Thüringen will CO2-neutral wirtschaften: Milliarden nötig

Thüringens Wirtschaft soll künftig kaum noch das Treibhausgas CO2 in die Luft blasen. Die Reduzierung von Kohlendioxidemissionen wird ein Kraftakt, auch finanziell, machte die Landesregierung deutlich.
Ein Solarpark unter wolkigem Himmel. © Patrick Pleul/dpa-Zentralbild/dpa/Symbolbild

Nach Prognosen müssen rund 100 Millionen Euro investiert werden, um Thüringens größtes Gewerbegebiet «Erfurter Kreuz» bei Arnstadt weitgehend mit erneuerbaren Energien zu versorgen. Geplant sei, das Areal mit derzeit rund 100 Unternehmen und etwa 8000 Beschäftigten zum Pilotprojekt für eine CO2-neutrale Energieversorgung in Thüringen zu entwickeln, sagte Wirtschaftsstaatssekretär Carsten Feller am Dienstag in Erfurt. «Dafür brauchen wir die Unterstützung vom Bund.» Geplant sei eine Versorgung vor allem mit Wind- und Solarstrom.

Die Anlagen sollen entlang der Autobahnen, aber auch auf ungenutzten Teilen des Truppenübungsplatzes Ohrdruf entstehen. Das «Erfurter Kreuz» sei Teil einer Dekarbonisierungsstrategie, die Thüringen umsetzen wolle. Dabei geht es darum, den CO2-Ausstoß durch erneuerbare Energiequellen und Energieeffizienz stark zurückzufahren. «Wir wollen, dass bis 2030 weite Teile der Industrie Co2-neutral produzieren.»
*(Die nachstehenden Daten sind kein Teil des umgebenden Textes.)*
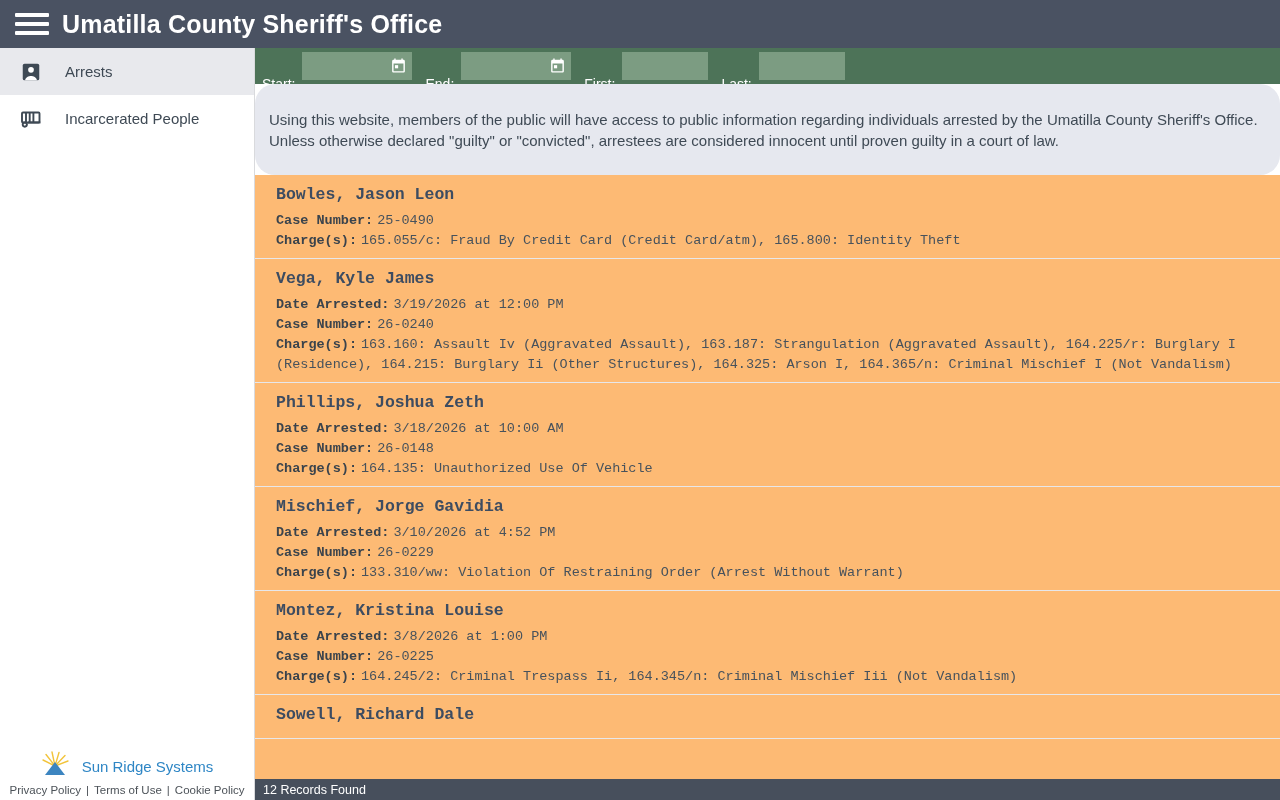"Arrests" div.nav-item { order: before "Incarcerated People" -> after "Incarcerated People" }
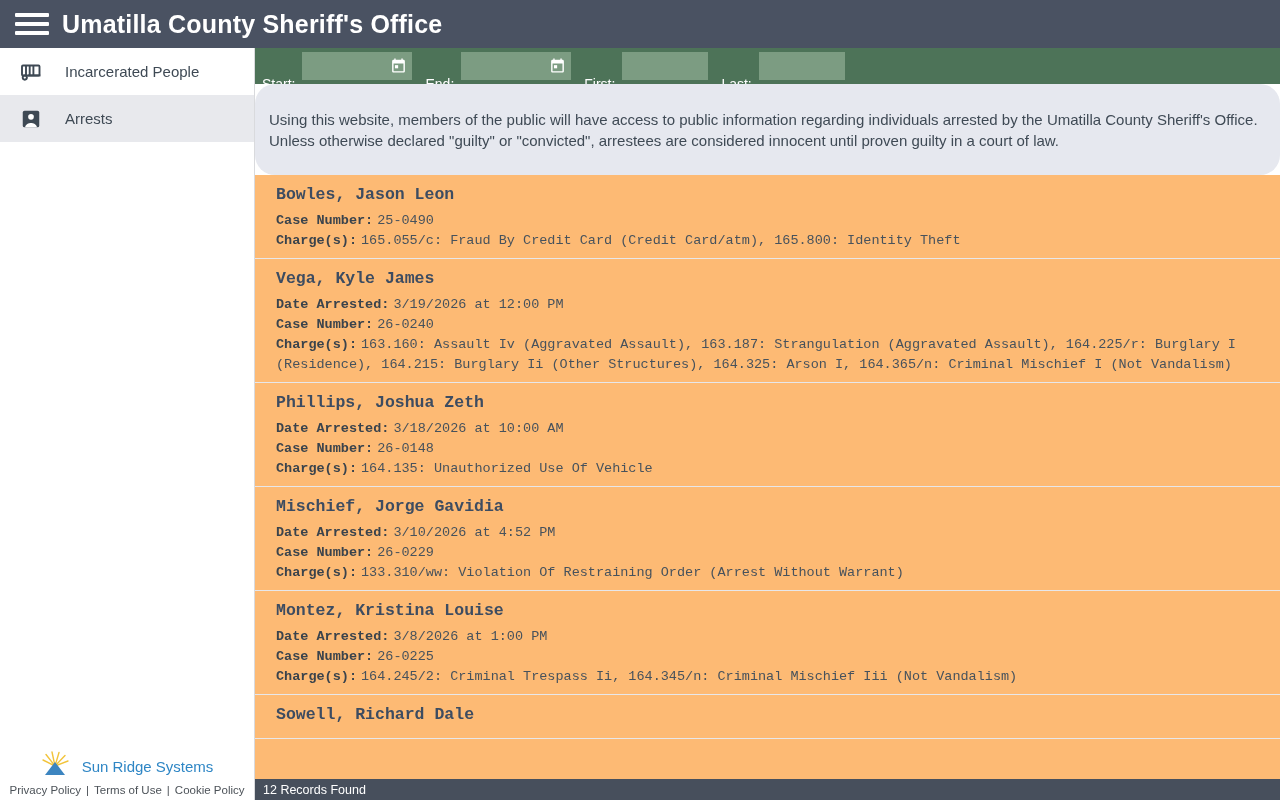"Using this website, members of" .disclaimer { text-align: left -> right }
Viele Unternehmen legten schon jetzt Wert auf ein möglichst klimaschonendes und schrittweise CO2-neutrales Wirtschaften, sagte Feller. Der Batteriehersteller Catl, der derzeit am «Erfurter Kreuz» eine große Fabrik für Autobatterien errichtet, plane beispielsweise die bisher größte Solarfläche in Thüringen auf seinen Hallendächern.

Der Staatssekretär bezeichnete die Umstellung auf CO2-neutrale Energiequellen und Produktionsprozesse als existenzielle Herausforderung. Nach einer Studie und Schätzungen des Ministeriums müsste allein die Thüringer Wirtschaft im Zeitraum bis 2045 dafür etwa neun Milliarden Euro investieren - im Schnitt 360 Millionen Euro pro Jahr.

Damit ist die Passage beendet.